Subsequently Paige appeared in the film noir Her Kind of Man with Dane Clark, Edmund Goulding’s remake of Somerset Maugham’s Of Human Bondage, Raoul Walsh’s Western Cheyenne and Winter Meeting with Bette Davis. In 1948 she was in Romance on the High Seas, Doris Day’s film debut. In 1951, after appearing in Two Gals and a Guy, Paige then headed for Broadway. Afterwards, she returned to Hollywood for Silk Stockings, Rouben Mamoulian’s musical version of the Garbo film Ninotchka. It starred Fred Astaire and Cyd Charisse. Paige did a delightful number with Astaire called ‘Stereophonic Sound’, a send-up of all the trappings that modern films had to undergo. Other films included Please Don’t Eat the Daisies with Doris Day and David Niven, Bachelor in Paradise with Bob Hope and Lana Turner, Follow the Boys with Connie Francis, and Burt Kennedy’s Western Welcome to Hard Times with Henry Fonda. Her last film was Natural Causes in 1994.

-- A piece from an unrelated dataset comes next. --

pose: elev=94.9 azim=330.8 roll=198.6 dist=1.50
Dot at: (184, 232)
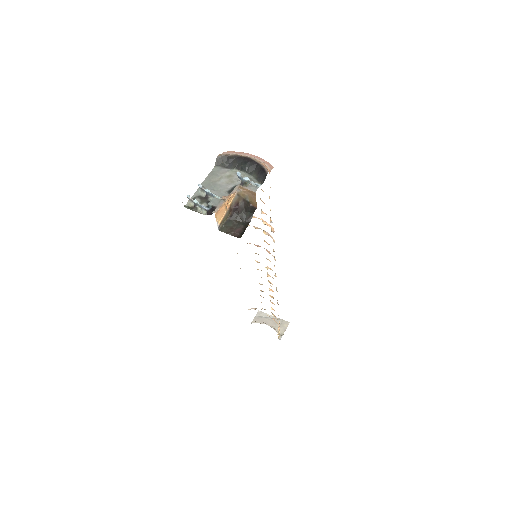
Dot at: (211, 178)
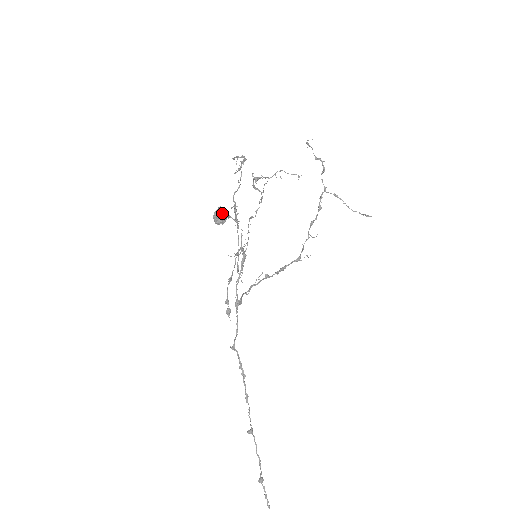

On Broadway, Paige appeared in the comedy-drama Remains to Be Seen and then she starred in the musical The Pajama Game as Babe, but when it came to filming it, the role went to Doris Day. Paige returned to theatre on and off during her career, in tours of Annie Get Your Gun, Sweet Charity, Applause, Ballroom, Gypsy and Guys and Dolls. On TV she had her own show in the mid-sixties called It’s Always Jan.

In 1947 Janis Paige married the restaurateur Frank Martinelli Jr, but they divorced in 1951. In 1956 she married the writer Arthur Stander who created her TV show, and they divorced a year later. In 1962 she married the composer and music publisher Ray Gilbert, lyricist of the Oscar-winning song ‘Zip-a-Dee-Doo-Dah’. They stayed together until his death in 1976 but never had any children.